On Sept. 18, Gov. Gavin Newsom signed Assembly Bill 5 into law. The new law codifies and expands the Dynamex decision’s “ABC” test for determining employee vs. independent contractor status, creates certain exemptions, and increases the options for enforcement.

While the new law leaves a great many questions unanswered, this much is crystal clear: Effective Jan. 1, California businesses that use independent contractors must be prepared to comply with AB 5’s “ABC” test, which states that to legally classify a worker as an in-dependent contractor, the company must prove that the worker (A) is free from the company’s control, (B) performs work outside the company’s primary business, and (C) is regularly engaged in the trade the worker is hired for, independent of work for the company.

Background and overview of AB 5
AB 5 codifies the California Su-preme Court’s 2018 decision in Dynamex Operations West v. Superior Court and its “ABC” test for making the employee vs. independent contractor determination.

In Dynamex, the court held that to prevail against claims arising under California’s wage orders premised on independent contractor misclassification, a defendant-employer must prove all of the following:

  • that the worker is free from control and direction of the hiring entity in connection with performing the work, both under contract and in fact;
  • the worker performs work outside the usual course of the hiring entity’s business; and;
  • the worker customarily engages in an independently established trade, occupation, or business of the same nature as the work performed for the hiring entity.
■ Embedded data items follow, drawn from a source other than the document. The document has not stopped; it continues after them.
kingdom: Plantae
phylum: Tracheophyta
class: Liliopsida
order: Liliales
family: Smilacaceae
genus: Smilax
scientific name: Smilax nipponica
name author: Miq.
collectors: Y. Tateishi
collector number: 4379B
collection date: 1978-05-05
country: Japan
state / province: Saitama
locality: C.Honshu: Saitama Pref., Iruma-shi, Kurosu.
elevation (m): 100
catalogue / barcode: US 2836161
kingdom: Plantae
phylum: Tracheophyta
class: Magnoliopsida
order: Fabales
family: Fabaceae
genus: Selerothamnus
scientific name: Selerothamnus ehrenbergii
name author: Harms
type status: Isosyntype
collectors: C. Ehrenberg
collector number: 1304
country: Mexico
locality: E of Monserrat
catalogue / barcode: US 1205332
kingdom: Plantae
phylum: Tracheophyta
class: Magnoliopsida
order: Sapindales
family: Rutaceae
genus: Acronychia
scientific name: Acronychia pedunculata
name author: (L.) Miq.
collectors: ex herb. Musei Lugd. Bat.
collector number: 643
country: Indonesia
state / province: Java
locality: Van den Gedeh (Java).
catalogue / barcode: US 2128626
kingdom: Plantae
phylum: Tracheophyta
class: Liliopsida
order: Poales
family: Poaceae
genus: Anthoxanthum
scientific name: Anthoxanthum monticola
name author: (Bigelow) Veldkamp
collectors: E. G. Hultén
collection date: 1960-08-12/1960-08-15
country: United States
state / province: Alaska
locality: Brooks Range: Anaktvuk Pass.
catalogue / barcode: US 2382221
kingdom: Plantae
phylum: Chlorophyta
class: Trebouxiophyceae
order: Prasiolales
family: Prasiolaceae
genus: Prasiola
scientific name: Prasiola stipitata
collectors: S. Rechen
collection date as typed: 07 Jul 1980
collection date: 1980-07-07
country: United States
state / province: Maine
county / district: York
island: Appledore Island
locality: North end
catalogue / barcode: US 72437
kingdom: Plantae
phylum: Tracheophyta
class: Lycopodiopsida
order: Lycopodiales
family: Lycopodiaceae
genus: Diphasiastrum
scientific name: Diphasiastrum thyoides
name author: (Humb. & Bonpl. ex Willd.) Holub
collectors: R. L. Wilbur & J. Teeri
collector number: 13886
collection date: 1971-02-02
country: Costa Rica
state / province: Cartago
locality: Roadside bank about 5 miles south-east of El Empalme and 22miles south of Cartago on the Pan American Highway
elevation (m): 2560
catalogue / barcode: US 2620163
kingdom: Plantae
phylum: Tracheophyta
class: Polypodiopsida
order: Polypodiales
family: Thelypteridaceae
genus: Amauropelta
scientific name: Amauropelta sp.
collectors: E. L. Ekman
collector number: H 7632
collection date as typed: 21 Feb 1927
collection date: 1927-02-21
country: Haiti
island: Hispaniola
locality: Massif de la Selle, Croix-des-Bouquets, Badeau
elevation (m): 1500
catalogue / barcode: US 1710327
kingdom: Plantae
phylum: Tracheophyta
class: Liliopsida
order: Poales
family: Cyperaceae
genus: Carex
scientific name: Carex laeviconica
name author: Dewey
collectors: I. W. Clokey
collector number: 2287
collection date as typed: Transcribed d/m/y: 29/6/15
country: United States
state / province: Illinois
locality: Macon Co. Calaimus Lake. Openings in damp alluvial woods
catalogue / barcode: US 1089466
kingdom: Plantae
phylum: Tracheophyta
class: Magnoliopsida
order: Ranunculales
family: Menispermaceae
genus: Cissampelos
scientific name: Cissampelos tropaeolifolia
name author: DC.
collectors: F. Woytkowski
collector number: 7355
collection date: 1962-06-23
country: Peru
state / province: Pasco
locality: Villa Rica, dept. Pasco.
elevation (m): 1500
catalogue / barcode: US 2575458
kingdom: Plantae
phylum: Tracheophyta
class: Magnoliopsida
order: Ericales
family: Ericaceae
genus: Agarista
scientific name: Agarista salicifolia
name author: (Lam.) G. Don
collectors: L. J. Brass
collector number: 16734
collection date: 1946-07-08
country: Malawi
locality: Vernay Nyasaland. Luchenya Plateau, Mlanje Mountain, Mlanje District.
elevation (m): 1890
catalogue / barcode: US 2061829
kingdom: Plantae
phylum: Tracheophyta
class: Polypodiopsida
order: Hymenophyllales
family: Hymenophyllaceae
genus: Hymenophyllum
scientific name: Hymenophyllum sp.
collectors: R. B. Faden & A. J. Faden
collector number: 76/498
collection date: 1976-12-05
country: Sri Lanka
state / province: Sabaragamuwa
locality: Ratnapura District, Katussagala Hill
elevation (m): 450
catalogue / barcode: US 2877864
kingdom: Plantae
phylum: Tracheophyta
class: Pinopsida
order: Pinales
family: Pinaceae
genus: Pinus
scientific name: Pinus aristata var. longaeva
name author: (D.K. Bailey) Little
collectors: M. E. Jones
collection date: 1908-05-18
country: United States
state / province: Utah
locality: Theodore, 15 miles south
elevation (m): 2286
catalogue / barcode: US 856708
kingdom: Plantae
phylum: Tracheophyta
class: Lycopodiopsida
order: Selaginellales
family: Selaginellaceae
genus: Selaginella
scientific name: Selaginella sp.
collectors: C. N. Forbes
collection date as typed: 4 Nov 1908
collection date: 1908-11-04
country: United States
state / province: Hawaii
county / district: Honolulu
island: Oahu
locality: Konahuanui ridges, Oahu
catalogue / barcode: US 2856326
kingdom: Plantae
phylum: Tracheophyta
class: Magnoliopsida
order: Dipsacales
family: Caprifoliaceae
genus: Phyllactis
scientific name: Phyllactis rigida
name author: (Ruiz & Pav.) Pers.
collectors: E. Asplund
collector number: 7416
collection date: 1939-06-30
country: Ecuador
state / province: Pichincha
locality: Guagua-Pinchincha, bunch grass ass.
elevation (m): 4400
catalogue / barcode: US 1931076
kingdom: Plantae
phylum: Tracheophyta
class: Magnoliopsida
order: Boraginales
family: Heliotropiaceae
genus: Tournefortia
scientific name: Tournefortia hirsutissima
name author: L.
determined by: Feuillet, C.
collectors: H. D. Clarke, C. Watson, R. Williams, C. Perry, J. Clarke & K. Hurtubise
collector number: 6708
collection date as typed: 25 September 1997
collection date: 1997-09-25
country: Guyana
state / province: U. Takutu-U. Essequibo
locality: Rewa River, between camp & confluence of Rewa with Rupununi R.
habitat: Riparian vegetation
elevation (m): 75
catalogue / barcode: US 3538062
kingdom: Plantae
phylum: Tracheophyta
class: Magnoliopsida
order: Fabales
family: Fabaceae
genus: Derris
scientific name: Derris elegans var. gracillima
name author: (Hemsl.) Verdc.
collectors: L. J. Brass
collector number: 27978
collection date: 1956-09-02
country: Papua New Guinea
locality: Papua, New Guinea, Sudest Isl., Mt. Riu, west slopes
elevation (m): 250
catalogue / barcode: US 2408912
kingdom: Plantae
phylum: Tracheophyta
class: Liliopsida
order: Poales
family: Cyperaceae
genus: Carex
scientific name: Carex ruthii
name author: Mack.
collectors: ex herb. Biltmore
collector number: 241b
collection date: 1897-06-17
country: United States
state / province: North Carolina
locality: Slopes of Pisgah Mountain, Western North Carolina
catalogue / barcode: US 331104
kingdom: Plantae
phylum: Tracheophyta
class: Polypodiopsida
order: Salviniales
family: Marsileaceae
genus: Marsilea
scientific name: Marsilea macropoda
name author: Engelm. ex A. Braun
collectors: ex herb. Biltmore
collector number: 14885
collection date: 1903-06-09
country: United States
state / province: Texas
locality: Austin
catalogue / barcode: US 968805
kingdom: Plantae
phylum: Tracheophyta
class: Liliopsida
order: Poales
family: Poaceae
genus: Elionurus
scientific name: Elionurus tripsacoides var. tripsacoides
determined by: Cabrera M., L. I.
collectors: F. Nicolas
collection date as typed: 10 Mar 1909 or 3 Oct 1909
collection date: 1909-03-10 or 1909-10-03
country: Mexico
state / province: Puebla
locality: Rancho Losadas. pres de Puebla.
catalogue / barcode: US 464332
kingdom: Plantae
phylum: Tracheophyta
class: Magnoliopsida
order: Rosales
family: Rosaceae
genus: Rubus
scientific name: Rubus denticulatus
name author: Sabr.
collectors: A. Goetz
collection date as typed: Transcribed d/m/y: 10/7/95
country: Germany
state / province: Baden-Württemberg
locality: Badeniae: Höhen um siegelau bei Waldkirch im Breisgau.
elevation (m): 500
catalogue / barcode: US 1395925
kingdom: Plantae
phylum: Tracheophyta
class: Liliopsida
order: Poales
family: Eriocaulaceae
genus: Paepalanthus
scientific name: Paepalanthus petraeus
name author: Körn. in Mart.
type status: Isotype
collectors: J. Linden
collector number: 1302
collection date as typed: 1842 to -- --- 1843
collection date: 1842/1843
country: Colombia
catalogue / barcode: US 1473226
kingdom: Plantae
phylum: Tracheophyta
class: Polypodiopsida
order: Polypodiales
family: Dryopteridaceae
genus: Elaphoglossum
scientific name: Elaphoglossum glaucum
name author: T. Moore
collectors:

However, while Dynamex was expressly limited to claims arising under the wage orders, AB 5 expands the reach of Dynamex by making the “ABC” test the default test for all Labor Code, Unemployment Insurance Code, and wage order claims.

Consequently, misclassification claims may now include a great number of additional claims beyond just claims for unpaid wages.

Lastly, AB 5 empowers the California Attorney General and certain city attorneys to pursue injunctions against businesses suspected of misclassifying workers.

Exemptions from AB 5’s “ABC” test
Given the immense lobbying efforts by countless interest groups, AB 5 contains several statutory exemptions from the ABC test. For example, there are exemptions for:

  • “business-to-business” arrangements that apply to “business service providers” contracting to provide services to other businesses;
  • certain “service providers,” such as graphic designers, event planners, and web designers;
  •  “professional services,” such as marketing, human resources administration, and freelance writers; and
  •  certain licensed occupations, such as doctors, attorneys, architects, engineers, real estate agents, and construction subcontractors.

While several exemptions for agricultural employers were sought (e.g., an exemption for owner-operators of trucks hauling agricultural commodities), none were included in the final version of the new law.

One interesting thing to note about AB 5’s exemption for “bona fide business-to-business” arrangements is that the new law expressly states that such contracting relationships will continue to be analyzed under the common law “control test” as upheld in the California Supreme Court’s decision in S. G. Borello & Sons, Inc. v. Department of Industrial Relations. However, the new law lists a litany of prerequisites that must be met before such test can be used.

Accordingly, if a business contracts to provide services to another business, the determination of whether the “business service provider” is an independent contractor is governed by the common law control test, but only if the contracting business can demonstrate that it meets all of a list of criteria, including:

  • the business service provider is free from the control and direction of the contracting business in connection with the performance of the work;
  • the contract with the business service provider is in writing;
  • the business service provider actually contracts with other businesses to provide the same or similar services and maintains a clientele without restrictions from the contracting business; and
  • the business service provider provides its own tools, vehicles, and equipment to perform the services.

What This Means for Farm Employers
If your company uses any “independent contractors,” whether individuals or entities, you should have the legality of such relationships evaluated as soon as possible under AB 5 to try to assure proper classification.

This new law takes effect on Jan. 1, which leaves employers with very little time to evaluate, plan, and implement any changes that might be necessary.

Further, in performing these tasks, companies are strongly advised to work closely with their legal counsel. The “ABC” test is a fact-specific analysis and as such, classifications will need to be tailored to each individual business. In addition, the new law contains numerous uncertainties.

Finally, as this new law will undoubtedly cause a spike in litigation challenging independent con-tractor classifications, businesses should evaluate their liability and plan for any changes under the protection of the attorney-client privilege.

After all, the last thing you want to do is create evidence (e.g., reports, communications, etc.) that can be used against you in a misclassification claim down the line.